**TEXTAUSZUG**

Die lange Strasse, welche Alt-Fes mit Neu-Fes verbindet, ist denn auch weiter nichts als ein Bazar, und es herrscht hier natürlich die grösste Frequenz, nicht nur weil alle Leute vorzugsweise diesen verhältnissmässig breiten Weg benutzen, um von einer zur andern Stadt zu kommen, sondern auch weil ein Hauptkarawanenweg hier durchführt, auf dem sich beständig lange Reihen von beladenen Kameelen, Maulthieren und Eseln fortbewegen. Verfolgt man diesen Weg weiter nach Neu-Fes hinein, so findet man sich gleich darauf vor dem ummauerten Stadttheile der Juden, der Melha. Die Juden aber dürfen nur in Neu-Fes und hier abgesondert von den Gläubigen in einem ummauerten Viertel, das gleich an das kaiserliche Palais stösst, wohnen. Und sie sind gern hier, denn so sehr sie auch den Vexationen und Erpressungen der Regierung des Sultans ausgesetzt sind, so haben sie doch längst einsehen gelernt, dass es besser ist unter dem Schutze selbst der despotischsten Herrschaft zu wohnen, als der Willkür eines dummen und fanatischen Volkes preisgegeben zu sein. Im Judenviertel herrscht übrigens, was Handel und Wandel, was Industrie und Handwerke anbetrifft, eben das geschäftliche und rege Treiben, wie in der Kessaria und den Strassen von Alt-Fes.

Vorzugsweise sieht man Gold- und Silberarbeiten in den Händen der Juden, die Nadeln, welche dazu dienen, das Haar der Frauen oder ihre Kleider zu befestigen, Fingerringe, Arm- und Fussbänder (auch die marokkanischen Frauen tragen oberhalb der Knöchel schwere kupferne oder silberne Ringe) werden fast ausschliesslich von den Juden hergestellt. Ebenso ist die Secca, d. h. Münze, nur von den Juden bedient. Es ist dies ein ziemlich ansehnliches Gebäude, welches Theil des Palastes des Sultans ist und unmittelbar an die Melha anstösst.

**DATEN**
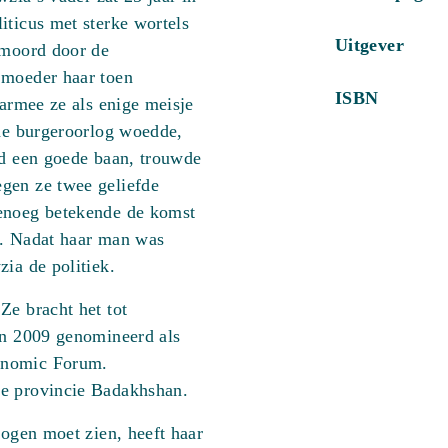
iticus met sterke wortels
Uitgever
rmoord door de
 moeder haar toen
ISBN
aarmee ze als enige meisje
 de burgeroorlog woedde,
nd een goede baan, trouwde
gen ze twee geliefde
genoeg betekende de komst
n. Nadat haar man was
ia de politiek.
Ze bracht het tot
in 2009 genomineerd als
onomic Forum.
de provincie Badakhshan.
 ogen moet zien, heeft haar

**ARBEITSAUFTRAG 1**
Schreiben Sie aus dem Textauszug den Abschnitt von „Vorzugsweise sieht man“ bis einschließlich „die Melha anstösst.“ wortgetreu ab.
**ARBEITSAUFTRAG 2**
Von wem wird die Secca laut dem Textauszug bedient?
**ARBEITSAUFTRAG 3**
Fassen Sie den Textauszug in drei Sätzen zusammen.
Die Datensätze stammen aus einer anderen Quelle.

**ERGEBNIS 1**
Vorzugsweise sieht man Gold- und Silberarbeiten in den Händen der Juden, die Nadeln, welche dazu dienen, das Haar der Frauen oder ihre Kleider zu befestigen, Fingerringe, Arm- und Fussbänder (auch die marokkanischen Frauen tragen oberhalb der Knöchel schwere kupferne oder silberne Ringe) werden fast ausschliesslich von den Juden hergestellt. Ebenso ist die Secca, d. h. Münze, nur von den Juden bedient. Es ist dies ein ziemlich ansehnliches Gebäude, welches Theil des Palastes des Sultans ist und unmittelbar an die Melha anstösst.

**ERGEBNIS 2**
Ausschließlich von den Juden.

**ERGEBNIS 3**
Die lange Straße zwischen Alt-Fes und Neu-Fes ist ein Bazar mit großem Verkehr, durch den auch ein Hauptkarawanenweg führt. Die Juden dürfen nur in Neu-Fes wohnen, und zwar in einem ummauerten Viertel, der Melha, die an das kaiserliche Palais grenzt und in der ein ebenso reges Geschäftsleben herrscht wie in Alt-Fes. Gold- und Silberarbeiten wie Nadeln, Ringe sowie Arm- und Fußbänder werden fast ausschließlich von Juden hergestellt, und auch die Münze, ein Teil des Sultanspalastes neben der Melha, wird nur von ihnen bedient.